=== 练习要求 ===
根据下面这篇 Flume 学习笔记，信源要满足什么条件才能生成一个 Flume 事件？事件生成后，信源还要负责做什么？

=== 提供的文章 ===
【Hadoop学习笔记】（四）——Flume

wanger61

已于 2022-10-28 11:27:04 修改

阅读量792

点赞数

分类专栏：大数据开发文章标签： hadoop 学习 flume

于 2022-10-27 17:24:18 首次发布

本文链接：https://blog.csdn.net/wanger61/article/details/127555541

版权

大数据开发专栏收录该内容

5 篇文章 0 订阅

订阅专栏

一、Flume概述

Flume是一个高可用的，高可靠的，分布式的海量日志采集、聚合和传输的系统，Flume支持在日志系统中定制各类数据发送方，用于收集数据；同时，Flume提供对数据进行简单处理，并写到各种数据接受方（可定制）的能力。

1. Flume 基本概念

Flume 的基本工作流程： Flume 从一个称为信源（source）的部件接收数据，将数据传入信道（channel），最终写入称为信宿（sink）的目的地。

这里涉及到几个基本概念：

信源（source）：信源负责接收数据，信源在接收到足够的数据后可以生成一个 Flume 事件，并负责把事件传给用户设置的信道。如 Netcat，Avro，Kafka均可以作为信源。

=== 提供的数据 ===
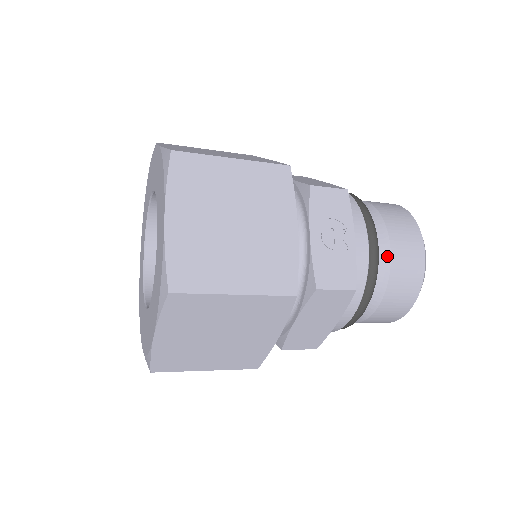
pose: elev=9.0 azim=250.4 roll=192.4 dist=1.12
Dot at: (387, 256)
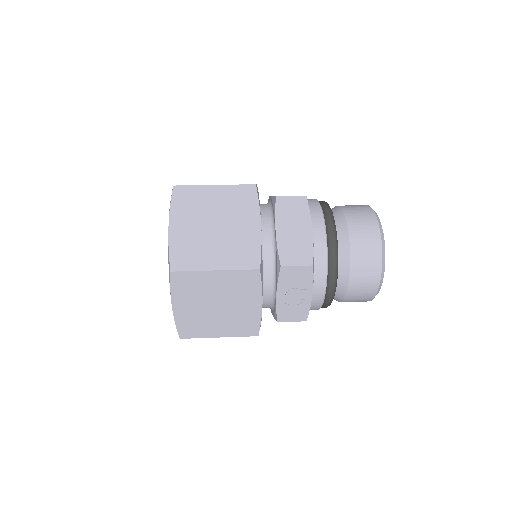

=== 参考答案 ===
信源要接收到足够的数据后，才可以生成一个 Flume 事件。事件生成后，信源负责把这个事件传给用户设置的信道。